Described by one columnist as "[s]poiled rich kids who attend classes equipped with Louis XIV antique desks", Beverly Hills Teens was touted by producers as a response to the more violent series aimed at children, maintaining that the new series would be less action-based and more character driven, and would provide "wholesome role models for kids".

President of Access Syndicate, Ritch Colbert, lamented the state of children's entertainment at the time, stating that the various children's shows were "dominated by neo-militaristic, boy-toy animation". Citing shows like SilverHawks, ThunderCats and G.I. Joe, which were popular animated series of the time, Colbert stated that there were no animated shows and characters like Tom and Jerry, and The Flintstones, in which children could identify with them.

When questioned as to whether "money-happy" teens residing in Beverly Hills would be the best examples for children, Colbert said that "they may be rather more wealthy than most teenagers, but they have typical teenagers' problems and the important thing is they are fully realized personalities".

While in development, early names for the series' four lead characters were reported as "Troy", "Chrissie", "Raven" and "Pierce". Although the boys' names would remain into the production of the series, the girls' names were subsequently changed, with "Chrissie" eventually becoming series protagonist "Larke", and "Raven" eventually being renamed "Bianca".

==Reception==
In the 21st century, Beverly Hills Teens garnered a resurgence of attention from entertainment websites and newspaper columnists reminiscing about their childhoods in the 1980s. BuzzFeed writer, Brian Galindo, playfully touted the camp appeal of the cartoon as "embodying '80s decadence", describing the series as "the original Beverly Hills, 90210, but way, way more ridiculous".

Stored data entries
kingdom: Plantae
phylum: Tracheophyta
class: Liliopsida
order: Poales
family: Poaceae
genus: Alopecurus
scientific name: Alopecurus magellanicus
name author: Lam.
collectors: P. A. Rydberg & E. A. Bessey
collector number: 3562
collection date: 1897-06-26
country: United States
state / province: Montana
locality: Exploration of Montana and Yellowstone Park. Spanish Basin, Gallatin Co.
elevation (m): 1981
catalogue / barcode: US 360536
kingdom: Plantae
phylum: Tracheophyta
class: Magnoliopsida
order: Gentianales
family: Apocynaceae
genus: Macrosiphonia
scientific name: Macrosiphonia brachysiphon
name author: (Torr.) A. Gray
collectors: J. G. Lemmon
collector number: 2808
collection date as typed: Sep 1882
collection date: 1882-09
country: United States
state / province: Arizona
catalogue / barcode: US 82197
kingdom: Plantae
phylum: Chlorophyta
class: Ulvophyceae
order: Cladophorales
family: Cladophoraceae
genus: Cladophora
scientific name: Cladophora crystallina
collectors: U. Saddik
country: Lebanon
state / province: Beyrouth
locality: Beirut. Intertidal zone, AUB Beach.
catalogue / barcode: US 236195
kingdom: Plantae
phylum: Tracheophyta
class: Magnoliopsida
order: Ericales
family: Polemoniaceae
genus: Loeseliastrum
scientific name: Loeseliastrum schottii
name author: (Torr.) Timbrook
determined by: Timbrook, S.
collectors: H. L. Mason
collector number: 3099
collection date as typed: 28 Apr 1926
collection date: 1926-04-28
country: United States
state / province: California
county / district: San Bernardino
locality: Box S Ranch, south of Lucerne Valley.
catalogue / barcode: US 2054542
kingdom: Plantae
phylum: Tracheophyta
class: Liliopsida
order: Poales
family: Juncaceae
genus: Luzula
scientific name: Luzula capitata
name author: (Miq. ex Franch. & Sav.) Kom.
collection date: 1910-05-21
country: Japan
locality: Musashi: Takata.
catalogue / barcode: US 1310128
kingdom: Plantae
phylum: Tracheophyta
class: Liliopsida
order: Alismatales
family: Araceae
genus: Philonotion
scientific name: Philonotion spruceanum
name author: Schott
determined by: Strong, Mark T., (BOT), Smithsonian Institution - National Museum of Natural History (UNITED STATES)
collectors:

**TASKS TO PERFORM:**
[1] From the Beverly Hills Teens excerpt, list the early names reported for the series' four lead characters while it was in development.
[2] Repeat the portion of the Beverly Hills Teens excerpt that begins at the words "President of Access" and stops after "identify with them.".
The entries stand apart from the text and are separate material.

**TASK RESULTS:**
[1] Troy, Chrissie, Raven, Pierce

[2]
President of Access Syndicate, Ritch Colbert, lamented the state of children's entertainment at the time, stating that the various children's shows were "dominated by neo-militaristic, boy-toy animation". Citing shows like SilverHawks, ThunderCats and G.I. Joe, which were popular animated series of the time, Colbert stated that there were no animated shows and characters like Tom and Jerry, and The Flintstones, in which children could identify with them.